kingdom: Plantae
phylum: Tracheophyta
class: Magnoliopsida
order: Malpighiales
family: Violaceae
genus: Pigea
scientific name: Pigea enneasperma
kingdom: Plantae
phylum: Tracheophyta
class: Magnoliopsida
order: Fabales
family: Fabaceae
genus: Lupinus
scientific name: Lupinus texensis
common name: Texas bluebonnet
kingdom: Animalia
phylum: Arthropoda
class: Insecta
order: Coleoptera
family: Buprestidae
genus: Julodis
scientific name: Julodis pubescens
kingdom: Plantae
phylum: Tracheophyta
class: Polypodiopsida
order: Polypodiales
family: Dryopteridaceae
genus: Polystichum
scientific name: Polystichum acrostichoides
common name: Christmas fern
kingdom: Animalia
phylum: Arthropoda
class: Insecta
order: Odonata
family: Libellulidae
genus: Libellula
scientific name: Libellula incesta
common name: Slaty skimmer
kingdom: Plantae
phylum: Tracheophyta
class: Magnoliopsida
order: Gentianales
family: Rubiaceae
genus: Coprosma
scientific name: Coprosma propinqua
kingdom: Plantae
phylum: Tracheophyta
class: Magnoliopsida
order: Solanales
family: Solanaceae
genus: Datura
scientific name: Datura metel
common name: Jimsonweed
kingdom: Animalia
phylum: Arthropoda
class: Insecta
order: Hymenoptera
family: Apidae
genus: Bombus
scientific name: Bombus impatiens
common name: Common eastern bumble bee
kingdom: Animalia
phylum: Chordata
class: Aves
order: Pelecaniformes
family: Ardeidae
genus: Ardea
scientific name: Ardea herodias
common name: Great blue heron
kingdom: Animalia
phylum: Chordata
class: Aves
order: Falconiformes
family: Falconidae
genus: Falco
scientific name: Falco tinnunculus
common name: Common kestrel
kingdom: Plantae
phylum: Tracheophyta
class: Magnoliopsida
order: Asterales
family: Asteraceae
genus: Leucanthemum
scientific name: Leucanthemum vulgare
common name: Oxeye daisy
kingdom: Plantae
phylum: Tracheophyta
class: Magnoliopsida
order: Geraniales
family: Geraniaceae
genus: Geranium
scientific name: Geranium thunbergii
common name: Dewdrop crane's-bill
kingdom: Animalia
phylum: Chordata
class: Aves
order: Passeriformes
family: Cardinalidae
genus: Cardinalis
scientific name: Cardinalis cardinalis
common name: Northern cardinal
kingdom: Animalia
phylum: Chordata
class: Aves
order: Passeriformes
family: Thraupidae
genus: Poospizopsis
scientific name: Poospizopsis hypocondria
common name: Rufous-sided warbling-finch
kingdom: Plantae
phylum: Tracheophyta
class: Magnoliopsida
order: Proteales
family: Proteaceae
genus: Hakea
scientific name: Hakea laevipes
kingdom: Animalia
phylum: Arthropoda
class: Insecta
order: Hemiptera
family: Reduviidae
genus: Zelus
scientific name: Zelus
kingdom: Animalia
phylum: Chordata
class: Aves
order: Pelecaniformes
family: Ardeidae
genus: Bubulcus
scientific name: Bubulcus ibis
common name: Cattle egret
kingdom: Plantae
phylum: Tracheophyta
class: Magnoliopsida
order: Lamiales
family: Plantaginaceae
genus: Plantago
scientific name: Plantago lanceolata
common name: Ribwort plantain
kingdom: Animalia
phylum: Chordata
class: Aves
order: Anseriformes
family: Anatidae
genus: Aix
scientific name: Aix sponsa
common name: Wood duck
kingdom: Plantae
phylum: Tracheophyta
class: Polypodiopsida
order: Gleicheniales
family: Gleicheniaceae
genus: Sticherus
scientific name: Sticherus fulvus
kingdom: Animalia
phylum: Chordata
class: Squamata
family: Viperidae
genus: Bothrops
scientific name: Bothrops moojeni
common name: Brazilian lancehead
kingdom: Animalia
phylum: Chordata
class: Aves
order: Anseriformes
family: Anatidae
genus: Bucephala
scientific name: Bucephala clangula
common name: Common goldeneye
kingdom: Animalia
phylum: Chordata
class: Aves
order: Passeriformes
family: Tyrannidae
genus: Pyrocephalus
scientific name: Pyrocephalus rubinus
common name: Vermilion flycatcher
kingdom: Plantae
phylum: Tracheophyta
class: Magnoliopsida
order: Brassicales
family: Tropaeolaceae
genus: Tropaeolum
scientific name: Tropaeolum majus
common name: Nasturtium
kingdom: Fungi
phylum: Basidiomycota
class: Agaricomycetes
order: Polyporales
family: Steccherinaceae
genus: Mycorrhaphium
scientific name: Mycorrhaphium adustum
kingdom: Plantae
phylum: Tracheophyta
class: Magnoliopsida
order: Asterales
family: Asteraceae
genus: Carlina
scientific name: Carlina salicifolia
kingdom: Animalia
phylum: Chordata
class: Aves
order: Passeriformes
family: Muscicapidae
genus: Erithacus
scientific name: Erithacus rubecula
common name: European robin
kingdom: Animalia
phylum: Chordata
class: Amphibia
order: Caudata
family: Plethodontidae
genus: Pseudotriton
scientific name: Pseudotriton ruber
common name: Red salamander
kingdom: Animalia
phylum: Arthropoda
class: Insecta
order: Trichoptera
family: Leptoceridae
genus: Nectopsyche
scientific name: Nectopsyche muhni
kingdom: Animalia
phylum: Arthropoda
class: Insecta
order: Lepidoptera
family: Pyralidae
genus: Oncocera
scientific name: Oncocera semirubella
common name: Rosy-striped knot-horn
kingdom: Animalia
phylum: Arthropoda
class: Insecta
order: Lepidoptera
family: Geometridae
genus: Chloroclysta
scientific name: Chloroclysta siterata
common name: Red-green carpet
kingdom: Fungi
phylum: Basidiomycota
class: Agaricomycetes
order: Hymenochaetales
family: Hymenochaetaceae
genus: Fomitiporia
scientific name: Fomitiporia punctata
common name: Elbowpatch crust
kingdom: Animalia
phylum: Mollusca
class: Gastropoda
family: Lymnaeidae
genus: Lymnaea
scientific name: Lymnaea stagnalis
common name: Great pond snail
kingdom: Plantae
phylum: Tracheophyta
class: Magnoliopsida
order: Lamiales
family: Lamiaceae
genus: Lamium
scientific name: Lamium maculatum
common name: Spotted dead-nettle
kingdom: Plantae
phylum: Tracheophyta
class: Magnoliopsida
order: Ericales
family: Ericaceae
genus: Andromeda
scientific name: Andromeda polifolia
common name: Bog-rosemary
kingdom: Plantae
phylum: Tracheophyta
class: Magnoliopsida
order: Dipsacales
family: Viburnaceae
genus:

----------------------------------------

WORK INSTRUCTIONS: Convert every line of the rows above into a Markdown table with the columns Number and Line, numbering the lines sequentially. Omit blank lines.

SOLUTION BELOW:
| Number | Line |
|---|---|
| 1 | kingdom: Plantae |
| 2 | phylum: Tracheophyta |
| 3 | class: Magnoliopsida |
| 4 | order: Malpighiales |
| 5 | family: Violaceae |
| 6 | genus: Pigea |
| 7 | scientific name: Pigea enneasperma |
| 8 | kingdom: Plantae |
| 9 | phylum: Tracheophyta |
| 10 | class: Magnoliopsida |
| 11 | order: Fabales |
| 12 | family: Fabaceae |
| 13 | genus: Lupinus |
| 14 | scientific name: Lupinus texensis |
| 15 | common name: Texas bluebonnet |
| 16 | kingdom: Animalia |
| 17 | phylum: Arthropoda |
| 18 | class: Insecta |
| 19 | order: Coleoptera |
| 20 | family: Buprestidae |
| 21 | genus: Julodis |
| 22 | scientific name: Julodis pubescens |
| 23 | kingdom: Plantae |
| 24 | phylum: Tracheophyta |
| 25 | class: Polypodiopsida |
| 26 | order: Polypodiales |
| 27 | family: Dryopteridaceae |
| 28 | genus: Polystichum |
| 29 | scientific name: Polystichum acrostichoides |
| 30 | common name: Christmas fern |
| 31 | kingdom: Animalia |
| 32 | phylum: Arthropoda |
| 33 | class: Insecta |
| 34 | order: Odonata |
| 35 | family: Libellulidae |
| 36 | genus: Libellula |
| 37 | scientific name: Libellula incesta |
| 38 | common name: Slaty skimmer |
| 39 | kingdom: Plantae |
| 40 | phylum: Tracheophyta |
| 41 | class: Magnoliopsida |
| 42 | order: Gentianales |
| 43 | family: Rubiaceae |
| 44 | genus: Coprosma |
| 45 | scientific name: Coprosma propinqua |
| 46 | kingdom: Plantae |
| 47 | phylum: Tracheophyta |
| 48 | class: Magnoliopsida |
| 49 | order: Solanales |
| 50 | family: Solanaceae |
| 51 | genus: Datura |
| 52 | scientific name: Datura metel |
| 53 | common name: Jimsonweed |
| 54 | kingdom: Animalia |
| 55 | phylum: Arthropoda |
| 56 | class: Insecta |
| 57 | order: Hymenoptera |
| 58 | family: Apidae |
| 59 | genus: Bombus |
| 60 | scientific name: Bombus impatiens |
| 61 | common name: Common eastern bumble bee |
| 62 | kingdom: Animalia |
| 63 | phylum: Chordata |
| 64 | class: Aves |
| 65 | order: Pelecaniformes |
| 66 | family: Ardeidae |
| 67 | genus: Ardea |
| 68 | scientific name: Ardea herodias |
| 69 | common name: Great blue heron |
| 70 | kingdom: Animalia |
| 71 | phylum: Chordata |
| 72 | class: Aves |
| 73 | order: Falconiformes |
| 74 | family: Falconidae |
| 75 | genus: Falco |
| 76 | scientific name: Falco tinnunculus |
| 77 | common name: Common kestrel |
| 78 | kingdom: Plantae |
| 79 | phylum: Tracheophyta |
| 80 | class: Magnoliopsida |
| 81 | order: Asterales |
| 82 | family: Asteraceae |
| 83 | genus: Leucanthemum |
| 84 | scientific name: Leucanthemum vulgare |
| 85 | common name: Oxeye daisy |
| 86 | kingdom: Plantae |
| 87 | phylum: Tracheophyta |
| 88 | class: Magnoliopsida |
| 89 | order: Geraniales |
| 90 | family: Geraniaceae |
| 91 | genus: Geranium |
| 92 | scientific name: Geranium thunbergii |
| 93 | common name: Dewdrop crane's-bill |
| 94 | kingdom: Animalia |
| 95 | phylum: Chordata |
| 96 | class: Aves |
| 97 | order: Passeriformes |
| 98 | family: Cardinalidae |
| 99 | genus: Cardinalis |
| 100 | scientific name: Cardinalis cardinalis |
| 101 | common name: Northern cardinal |
| 102 | kingdom: Animalia |
| 103 | phylum: Chordata |
| 104 | class: Aves |
| 105 | order: Passeriformes |
| 106 | family: Thraupidae |
| 107 | genus: Poospizopsis |
| 108 | scientific name: Poospizopsis hypocondria |
| 109 | common name: Rufous-sided warbling-finch |
| 110 | kingdom: Plantae |
| 111 | phylum: Tracheophyta |
| 112 | class: Magnoliopsida |
| 113 | order: Proteales |
| 114 | family: Proteaceae |
| 115 | genus: Hakea |
| 116 | scientific name: Hakea laevipes |
| 117 | kingdom: Animalia |
| 118 | phylum: Arthropoda |
| 119 | class: Insecta |
| 120 | order: Hemiptera |
| 121 | family: Reduviidae |
| 122 | genus: Zelus |
| 123 | scientific name: Zelus |
| 124 | kingdom: Animalia |
| 125 | phylum: Chordata |
| 126 | class: Aves |
| 127 | order: Pelecaniformes |
| 128 | family: Ardeidae |
| 129 | genus: Bubulcus |
| 130 | scientific name: Bubulcus ibis |
| 131 | common name: Cattle egret |
| 132 | kingdom: Plantae |
| 133 | phylum: Tracheophyta |
| 134 | class: Magnoliopsida |
| 135 | order: Lamiales |
| 136 | family: Plantaginaceae |
| 137 | genus: Plantago |
| 138 | scientific name: Plantago lanceolata |
| 139 | common name: Ribwort plantain |
| 140 | kingdom: Animalia |
| 141 | phylum: Chordata |
| 142 | class: Aves |
| 143 | order: Anseriformes |
| 144 | family: Anatidae |
| 145 | genus: Aix |
| 146 | scientific name: Aix sponsa |
| 147 | common name: Wood duck |
| 148 | kingdom: Plantae |
| 149 | phylum: Tracheophyta |
| 150 | class: Polypodiopsida |
| 151 | order: Gleicheniales |
| 152 | family: Gleicheniaceae |
| 153 | genus: Sticherus |
| 154 | scientific name: Sticherus fulvus |
| 155 | kingdom: Animalia |
| 156 | phylum: Chordata |
| 157 | class: Squamata |
| 158 | family: Viperidae |
| 159 | genus: Bothrops |
| 160 | scientific name: Bothrops moojeni |
| 161 | common name: Brazilian lancehead |
| 162 | kingdom: Animalia |
| 163 | phylum: Chordata |
| 164 | class: Aves |
| 165 | order: Anseriformes |
| 166 | family: Anatidae |
| 167 | genus: Bucephala |
| 168 | scientific name: Bucephala clangula |
| 169 | common name: Common goldeneye |
| 170 | kingdom: Animalia |
| 171 | phylum: Chordata |
| 172 | class: Aves |
| 173 | order: Passeriformes |
| 174 | family: Tyrannidae |
| 175 | genus: Pyrocephalus |
| 176 | scientific name: Pyrocephalus rubinus |
| 177 | common name: Vermilion flycatcher |
| 178 | kingdom: Plantae |
| 179 | phylum: Tracheophyta |
| 180 | class: Magnoliopsida |
| 181 | order: Brassicales |
| 182 | family: Tropaeolaceae |
| 183 | genus: Tropaeolum |
| 184 | scientific name: Tropaeolum majus |
| 185 | common name: Nasturtium |
| 186 | kingdom: Fungi |
| 187 | phylum: Basidiomycota |
| 188 | class: Agaricomycetes |
| 189 | order: Polyporales |
| 190 | family: Steccherinaceae |
| 191 | genus: Mycorrhaphium |
| 192 | scientific name: Mycorrhaphium adustum |
| 193 | kingdom: Plantae |
| 194 | phylum: Tracheophyta |
| 195 | class: Magnoliopsida |
| 196 | order: Asterales |
| 197 | family: Asteraceae |
| 198 | genus: Carlina |
| 199 | scientific name: Carlina salicifolia |
| 200 | kingdom: Animalia |
| 201 | phylum: Chordata |
| 202 | class: Aves |
| 203 | order: Passeriformes |
| 204 | family: Muscicapidae |
| 205 | genus: Erithacus |
| 206 | scientific name: Erithacus rubecula |
| 207 | common name: European robin |
| 208 | kingdom: Animalia |
| 209 | phylum: Chordata |
| 210 | class: Amphibia |
| 211 | order: Caudata |
| 212 | family: Plethodontidae |
| 213 | genus: Pseudotriton |
| 214 | scientific name: Pseudotriton ruber |
| 215 | common name: Red salamander |
| 216 | kingdom: Animalia |
| 217 | phylum: Arthropoda |
| 218 | class: Insecta |
| 219 | order: Trichoptera |
| 220 | family: Leptoceridae |
| 221 | genus: Nectopsyche |
| 222 | scientific name: Nectopsyche muhni |
| 223 | kingdom: Animalia |
| 224 | phylum: Arthropoda |
| 225 | class: Insecta |
| 226 | order: Lepidoptera |
| 227 | family: Pyralidae |
| 228 | genus: Oncocera |
| 229 | scientific name: Oncocera semirubella |
| 230 | common name: Rosy-striped knot-horn |
| 231 | kingdom: Animalia |
| 232 | phylum: Arthropoda |
| 233 | class: Insecta |
| 234 | order: Lepidoptera |
| 235 | family: Geometridae |
| 236 | genus: Chloroclysta |
| 237 | scientific name: Chloroclysta siterata |
| 238 | common name: Red-green carpet |
| 239 | kingdom: Fungi |
| 240 | phylum: Basidiomycota |
| 241 | class: Agaricomycetes |
| 242 | order: Hymenochaetales |
| 243 | family: Hymenochaetaceae |
| 244 | genus: Fomitiporia |
| 245 | scientific name: Fomitiporia punctata |
| 246 | common name: Elbowpatch crust |
| 247 | kingdom: Animalia |
| 248 | phylum: Mollusca |
| 249 | class: Gastropoda |
| 250 | family: Lymnaeidae |
| 251 | genus: Lymnaea |
| 252 | scientific name: Lymnaea stagnalis |
| 253 | common name: Great pond snail |
| 254 | kingdom: Plantae |
| 255 | phylum: Tracheophyta |
| 256 | class: Magnoliopsida |
| 257 | order: Lamiales |
| 258 | family: Lamiaceae |
| 259 | genus: Lamium |
| 260 | scientific name: Lamium maculatum |
| 261 | common name: Spotted dead-nettle |
| 262 | kingdom: Plantae |
| 263 | phylum: Tracheophyta |
| 264 | class: Magnoliopsida |
| 265 | order: Ericales |
| 266 | family: Ericaceae |
| 267 | genus: Andromeda |
| 268 | scientific name: Andromeda polifolia |
| 269 | common name: Bog-rosemary |
| 270 | kingdom: Plantae |
| 271 | phylum: Tracheophyta |
| 272 | class: Magnoliopsida |
| 273 | order: Dipsacales |
| 274 | family: Viburnaceae |
| 275 | genus: |